Splenocytes from Thy1.1xP14 Tg mice were treated with either pertussis toxin (Ptx) or PBS control and transferred into WT recipient mice. 18 hours post transfer, T cells were isolated from indicated organs and analyzed by FACS. A, Experimental design. B, Representative FACS analysis of indicated organs gating on CD8 T cells. Numbers indicate percentage of transferred cells in the indicated organ. FACS panels from animals that received untreated cells, Ptx-treated cells, or received no transferred cells are shown. C, Enumeration of transferred cells in organs. Data was analyzed from n = 3 control untreated and n = 4 Ptx treated groups. (*p<0.05, ** p<0.01, and *** p<0.001)

Figure 5. Retention of naïve T cells in LN by FTY720 treatment depletes naïve T cell populations in non-lymphoid organs.

Splenocytes from naïve Thy1.1xP14 Tg mice were adoptively transferred into WT recipient. Recipient mice were treated for three days with FTY720 and lymphocytes in organs analyzed by FACS. A, Experimental design. B, Representative FACS analysis of indicated organs. Gating on CD8 T cells, numbers indicate percentage of transferred cells. C, Total lymphocyte numbers isolated from indicated organs. D, Transferred Thy1.1⁺ CD8⁺ T cells from indicated organs. Data from one representative experiment is shown, with n = 2 control and n = 3 FTY720 treated mice. (*p<0.05, ** p<0.01, and *** p<0.001).

Figure 6. Naïve T cell migration to non-lymphoid organs is influenced by T cell concentration in the blood.

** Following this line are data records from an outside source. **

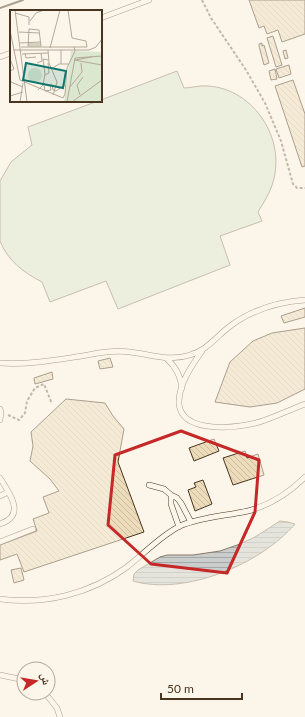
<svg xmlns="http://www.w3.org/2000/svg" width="305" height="717" font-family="Lato,'Noto Naskh Arabic',sans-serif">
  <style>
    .pitch { fill: #dce7d0; stroke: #887966 }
    .water { fill: url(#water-rules); stroke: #887966 }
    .building { fill: url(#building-back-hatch); stroke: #4a3520 }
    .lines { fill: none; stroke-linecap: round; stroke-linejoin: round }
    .service-casing { stroke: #4a3520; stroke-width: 6 }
    .path { stroke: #7f6f5c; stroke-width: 2; stroke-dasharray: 3 2; stroke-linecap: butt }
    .service { stroke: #fbf6e9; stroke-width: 5 }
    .wall { stroke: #4a3520; stroke-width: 2 }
    .marked { fill: none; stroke: #c62828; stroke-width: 3; stroke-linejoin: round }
    .inset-road { fill: none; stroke: #b4a999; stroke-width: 1 }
    .view { fill: #0f766e; fill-opacity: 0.15; stroke: #0f766e; stroke-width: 2 }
    .inset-edge { fill: none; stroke: #4a3520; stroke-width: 2 }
  </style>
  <defs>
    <pattern id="water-rules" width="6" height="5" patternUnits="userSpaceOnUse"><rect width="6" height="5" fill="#c9cecd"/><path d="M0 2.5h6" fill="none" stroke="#a5a8a6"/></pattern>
    <pattern id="building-back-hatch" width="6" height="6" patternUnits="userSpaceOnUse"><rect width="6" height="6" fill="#ecdcbc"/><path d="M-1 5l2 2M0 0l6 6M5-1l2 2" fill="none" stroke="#ccbda1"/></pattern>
  </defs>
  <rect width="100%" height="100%" fill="#fbf6e9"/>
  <path class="pitch" d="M177 71 184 88C191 88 200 85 208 86 254 89 286 139 273 182 270 193 264 202 258 212L262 221 220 236 230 265 118 309 106 281 50 302 42 282C23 272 8 261 0 241V181L11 162 32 145 28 127 98 101H101V100Z"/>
  <path class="water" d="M280 521 288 522 295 524C261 564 185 596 133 581L134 574 138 570 160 557 167 555H193L220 551 240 544 255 537Z"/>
  <path class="building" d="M249 0H305V34L282 42 278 30 267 34 264 26 259 28Z
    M273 36 282 65 276 67 267 38Z
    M262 43V46L264 45 269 63 264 65 259 46V44Z
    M286 50 288 58 285 59 283 51Z
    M289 65 291 74 279 78 276 69Z
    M275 69 277 79 271 80 269 71Z
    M293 80 305 114V166L302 167 275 86Z
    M305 308V317L284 323 281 316Z
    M305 328V389L277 403 250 407 215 402 230 362 253 341 272 333Z
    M110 358 113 367 100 369 98 361Z
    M52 372 53 379 35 384 34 378Z
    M66 399 105 403 113 416 124 429 118 462 144 532 24 572 17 554 0 560V545L37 531 33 519 49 513 43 497 59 491 50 479 30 461 33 446 31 432Z
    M214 439 219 451 194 461 189 448Z
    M245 451 247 458 258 454 264 475 233 485 223 458Z
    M203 480 212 504 195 511 188 490 196 487 194 483Z
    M21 568 24 580 14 583 11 570Z"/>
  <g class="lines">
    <g class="service-casing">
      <path id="service" d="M101 18 149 0
        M0 57 11 53
        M202 351C192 365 178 385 179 404 182 434 236 428 256 423 273 418 289 410 305 404
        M166 358C176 367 180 375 182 388
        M0 363C27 365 55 360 82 356 98 353 113 350 130 352 150 354 169 362 190 355 206 351 216 337 229 327 251 310 278 302 305 300
        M0 409 1 412 0 420
        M0 478C9 493 27 515 0 524
        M149 485 164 489 171 495 177 498 181 503 191 522
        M171 495V504L179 527
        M0 496 8 492
        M0 542 33 529
        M0 599C45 605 90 594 127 567 144 554 160 536 180 526 201 517 225 516 248 511 270 505 289 493 305 477
        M0 675 24 680
        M45 693 57 708 60 717"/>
    </g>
    <path class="path" d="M202 0 211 18 246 70 265 103 281 141 293 184 297 188H305
      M8 415 19 420 25 413 27 401 35 388 44 384 52 404"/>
    <use href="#service" class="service"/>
    <path class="wall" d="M0 8 23 0"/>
  </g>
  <path d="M0 0H305V717H0ZM181 431 259 460 255 512 227 573 151 564 108 525 115 455Z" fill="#fbf6e9" fill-opacity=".55" fill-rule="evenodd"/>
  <path class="marked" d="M181 431 259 460 255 512 227 573 151 564 108 525 115 455Z"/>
  <g transform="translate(10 10)">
    <rect width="92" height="92" fill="#fbf6e9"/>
    <path d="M61 41 92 42V92H54Z" fill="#dce7d0"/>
    <path d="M18 65a7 7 0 1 1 14 0a7 7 0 1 1-14 0Z" fill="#dce7d0"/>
    <path class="inset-road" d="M5 0 17 92M5 3 19 7V15M20 11 26 3 34 0M19 19 29 20 31 36H18ZM0 20 10 70 53 88 55 84 57 58 65 41 64 37M9 22 29 23M10 33 30 32M18 34H31M11 37H77L76 31 62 28 58 0M40 38 50 0M3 40H79L86 37 92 29M38 40 39 53 47 72 43 85M51 40V54M15 43 16 48 26 47M12 44 38 43M0 49 4 59 0 61M64 50 92 55M65 50 82 47M27 53 32 51 31 43M43 58 49 54H59M35 65 39 63 38 53M0 68 1 72 13 77M34 75 35 81 41 80 40 75M35 75H42L43 80 46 81 55 75M60 77 72 62 71 53M28 80 33 75 35 64 33 49 38 50M70 85 67 75 73 67M0 86 13 82M10 92 13 73M57 92 65 48 92 46M62 92 92 70"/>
    <path class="view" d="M16 53 56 61 53 78 13 70Z"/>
    <rect width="92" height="92" class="inset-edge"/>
  </g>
  <g transform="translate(36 681) rotate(78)"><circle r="19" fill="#fbf6e9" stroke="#b4a999"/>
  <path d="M0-3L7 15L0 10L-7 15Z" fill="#c62828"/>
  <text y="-6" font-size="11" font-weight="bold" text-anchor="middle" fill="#4a3520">ش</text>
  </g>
  <path d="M161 693v6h81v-6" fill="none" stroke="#4a3520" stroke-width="2"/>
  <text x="167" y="693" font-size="12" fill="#4a3520" stroke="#fbf6e9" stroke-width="3" paint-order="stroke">50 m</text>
</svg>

Proportions of transferred naïve T cells in selectin ligand deficient mice (FtDKO), Gαi signal disruption (Ptx), CD62L blockade, and FTY720 treated mice are shown. A, Total number of transferred naïve CD8 T cells in CLN, MedLN, ILN, liver, and lung was calculated, and the percent of transferred naïve CD8 T cells in LNs versus non-lymphoid organs is shown for each treatment group. B, The relationship of naïve CD8 T cells in the blood compared to naïve CD8 T cells in organs (LN versus non-lymphoid organs). Concentration of naïve CD8 T cells in PBMCs was determined for each animal and the ratio of treatment versus control for each treatment group is shown (R = 1 for control, untreated group). Data is shown from 5 independent experiments for a total of n = 28 mice.